Really, the long piece I’ve written for the Cambridge Journal of Anthropology is about Russians and their inability to deal with Ukrainian conflict (and that inability as reflecting a wider and deeper impasse: the psycho-social effect of 25-years of not being able to deal adequately with the past) – its psycho-traumatic effects, and, among other things, its effect on the relations in fieldwork.
But let’s start with the more tangible results any political economist can see. First there is the massive demand destruction, and no end in sight of sharp income falls for most Russian citizens – note again, the pension figures mentioned above and compare the ‘before’ devaluation and ‘after’. Oil price slide aside, Ukraine is the marker, if not the overriding cause, of ordinary Russians going back to the 1990s in terms of economic insecurity – with a fall of 10% in average incomes in 2015, a figure not seen since 1990.
And in a sense the idea of the Ukraine conflict symbolizing a barrier to Russia moving to the future and repeating the past is something we see in all sorts of contexts – a retreat to ‘kitchen relations’, both in terms of not having any money to do anything else and in terms of a fear to speak too openly of one’s misgivings; a return to the garden plot; the way public life is now a party loyalty test, of any position of power, in any context.
If anything the Ukraine crisis is revealing of the Russian people as a clinical psychological case of trauma that is unresponsive to treatment. Alexei Yurchak’s most famous finding is 1991 as a ‘break in consciousness’ on the part of Russians, but really he’s just talking about the intelligentsia, and then only the progressive intelligentsia. There remains a large swathe of people, and many of them highly educated, who have not been able to collectively overcome their sense of trauma about the past.
Elena Bogdanova, in an unpublished work, puts it in this way – as a ‘bottling up’ of the past – and the Ukraine conflict sees this made evident in various psycho-social dysfunctional effects – the pathological need to believe in state propaganda, the dehumanisation of Ukrainians, the aggressive xenophobia, or, at best, the neurasthenic reaction – evident in the ‘Moscow bombing’ comment in my previous post – ‘irritability’ and lassitude are key affective states I talk about in my paper – certainly I also felt them (here I am indebted to Navaro-Yashin’s work). At the same time, there is a revealing of cognitive dissonance between the strident response of patriotic enthusiasm and the realisation that this state is untenable in the long term. And can have unpredictable consequences of disaster for Russians.
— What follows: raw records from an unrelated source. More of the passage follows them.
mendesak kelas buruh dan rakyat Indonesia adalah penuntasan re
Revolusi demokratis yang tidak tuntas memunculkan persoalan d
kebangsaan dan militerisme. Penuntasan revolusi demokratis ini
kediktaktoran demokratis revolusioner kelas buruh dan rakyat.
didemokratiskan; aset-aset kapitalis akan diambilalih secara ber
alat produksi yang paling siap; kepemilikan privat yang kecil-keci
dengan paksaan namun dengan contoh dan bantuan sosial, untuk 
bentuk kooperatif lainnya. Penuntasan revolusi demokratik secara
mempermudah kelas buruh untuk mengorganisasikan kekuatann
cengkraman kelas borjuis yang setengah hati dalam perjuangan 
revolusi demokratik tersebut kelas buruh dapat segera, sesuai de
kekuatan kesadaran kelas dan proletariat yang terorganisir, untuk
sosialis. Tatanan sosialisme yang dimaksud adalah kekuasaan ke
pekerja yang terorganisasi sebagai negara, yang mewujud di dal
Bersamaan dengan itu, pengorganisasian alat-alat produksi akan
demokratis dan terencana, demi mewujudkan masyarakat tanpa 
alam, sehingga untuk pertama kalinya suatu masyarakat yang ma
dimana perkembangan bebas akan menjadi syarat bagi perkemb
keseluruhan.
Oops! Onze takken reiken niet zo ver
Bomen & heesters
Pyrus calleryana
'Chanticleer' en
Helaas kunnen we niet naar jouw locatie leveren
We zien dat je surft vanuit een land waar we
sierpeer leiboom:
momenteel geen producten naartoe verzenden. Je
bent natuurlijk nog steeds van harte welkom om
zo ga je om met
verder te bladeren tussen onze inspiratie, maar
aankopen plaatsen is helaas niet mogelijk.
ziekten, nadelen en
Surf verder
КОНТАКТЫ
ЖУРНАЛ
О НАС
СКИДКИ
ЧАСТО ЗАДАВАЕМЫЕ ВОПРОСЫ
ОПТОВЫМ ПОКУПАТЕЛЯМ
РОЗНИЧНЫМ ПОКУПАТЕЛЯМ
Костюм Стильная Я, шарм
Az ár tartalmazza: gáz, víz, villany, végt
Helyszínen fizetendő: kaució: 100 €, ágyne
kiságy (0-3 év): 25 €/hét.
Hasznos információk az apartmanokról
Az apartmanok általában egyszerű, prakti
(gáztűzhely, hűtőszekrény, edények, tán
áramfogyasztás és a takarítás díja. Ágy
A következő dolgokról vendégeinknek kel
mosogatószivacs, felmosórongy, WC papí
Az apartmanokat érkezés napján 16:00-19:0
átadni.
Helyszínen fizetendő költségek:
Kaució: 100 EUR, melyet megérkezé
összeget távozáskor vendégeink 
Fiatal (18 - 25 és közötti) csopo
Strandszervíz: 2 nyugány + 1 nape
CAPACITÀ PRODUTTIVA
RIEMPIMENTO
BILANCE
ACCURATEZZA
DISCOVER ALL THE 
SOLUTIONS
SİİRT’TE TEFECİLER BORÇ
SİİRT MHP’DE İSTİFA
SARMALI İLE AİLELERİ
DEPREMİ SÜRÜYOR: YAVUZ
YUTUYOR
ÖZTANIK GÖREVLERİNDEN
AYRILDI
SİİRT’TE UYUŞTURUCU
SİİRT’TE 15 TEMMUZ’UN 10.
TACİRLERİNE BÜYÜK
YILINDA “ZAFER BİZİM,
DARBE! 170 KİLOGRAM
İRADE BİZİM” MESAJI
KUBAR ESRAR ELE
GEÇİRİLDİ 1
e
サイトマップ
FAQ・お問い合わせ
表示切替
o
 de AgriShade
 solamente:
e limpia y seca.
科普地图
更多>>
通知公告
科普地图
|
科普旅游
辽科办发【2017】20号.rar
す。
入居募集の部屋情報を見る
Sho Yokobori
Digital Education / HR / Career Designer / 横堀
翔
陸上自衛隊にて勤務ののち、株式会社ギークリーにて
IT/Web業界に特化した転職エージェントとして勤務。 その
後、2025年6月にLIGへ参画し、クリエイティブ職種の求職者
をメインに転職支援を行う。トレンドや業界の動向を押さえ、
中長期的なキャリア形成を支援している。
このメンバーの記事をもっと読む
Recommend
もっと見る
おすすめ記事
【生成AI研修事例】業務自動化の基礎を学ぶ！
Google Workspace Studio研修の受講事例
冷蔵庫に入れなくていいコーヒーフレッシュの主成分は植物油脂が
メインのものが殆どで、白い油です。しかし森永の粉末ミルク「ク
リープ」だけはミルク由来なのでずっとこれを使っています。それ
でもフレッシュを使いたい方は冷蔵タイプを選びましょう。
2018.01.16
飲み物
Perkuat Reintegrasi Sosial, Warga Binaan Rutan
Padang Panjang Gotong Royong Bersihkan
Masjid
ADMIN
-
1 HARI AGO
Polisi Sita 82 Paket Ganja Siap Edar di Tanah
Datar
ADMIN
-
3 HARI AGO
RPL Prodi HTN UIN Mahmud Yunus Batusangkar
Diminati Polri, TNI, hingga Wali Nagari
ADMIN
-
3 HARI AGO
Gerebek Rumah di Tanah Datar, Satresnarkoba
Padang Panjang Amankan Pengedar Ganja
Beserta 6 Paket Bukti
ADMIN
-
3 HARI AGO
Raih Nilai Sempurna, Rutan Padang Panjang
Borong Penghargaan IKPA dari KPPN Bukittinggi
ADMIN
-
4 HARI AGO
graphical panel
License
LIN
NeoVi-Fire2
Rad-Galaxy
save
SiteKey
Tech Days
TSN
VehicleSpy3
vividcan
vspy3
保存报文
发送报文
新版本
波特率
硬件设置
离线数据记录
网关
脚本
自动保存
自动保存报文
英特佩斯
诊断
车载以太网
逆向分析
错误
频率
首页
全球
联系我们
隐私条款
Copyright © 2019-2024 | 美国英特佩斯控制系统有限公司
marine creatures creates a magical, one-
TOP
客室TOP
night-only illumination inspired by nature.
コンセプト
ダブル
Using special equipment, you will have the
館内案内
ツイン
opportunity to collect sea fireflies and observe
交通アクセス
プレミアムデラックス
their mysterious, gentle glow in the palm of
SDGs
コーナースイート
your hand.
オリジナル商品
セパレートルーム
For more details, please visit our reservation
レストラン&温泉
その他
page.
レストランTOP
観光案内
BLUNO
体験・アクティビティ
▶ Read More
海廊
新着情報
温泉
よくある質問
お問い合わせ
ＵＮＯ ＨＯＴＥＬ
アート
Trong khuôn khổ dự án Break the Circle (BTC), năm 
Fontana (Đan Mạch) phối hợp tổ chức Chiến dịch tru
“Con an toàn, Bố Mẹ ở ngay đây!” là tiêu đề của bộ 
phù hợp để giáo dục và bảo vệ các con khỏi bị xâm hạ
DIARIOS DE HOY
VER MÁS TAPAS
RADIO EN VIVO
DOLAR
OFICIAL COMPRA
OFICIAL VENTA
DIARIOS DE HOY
I was in Russia when the Malaysian ‘Boeing’ was shot down – and a cardinal change in perspective occurred. Russians didn’t so much say it. In fact the more strident the response: ‘Putin will show you lot’, the more I detected a fundamental disquiet. Everyone understood the long-term, devastating consequences of the ‘Boeing’ (note the metonymy as an indicator of trauma!) Even the term ‘zato Krym nash’ (but we’ve got Crimea!) is used ironically now even by those most patriotically inclined.
But the last words go to those remnants of the independent Russian media. They talk of the social catastrophe the conflict in Ukraine has accelerated in Russia: the ‘loss of public understanding of the reality of its own existence, economically, socially, culturally and politically; this far reaching process has been the cause of the moral degradation of society’ (Kobrin 2015).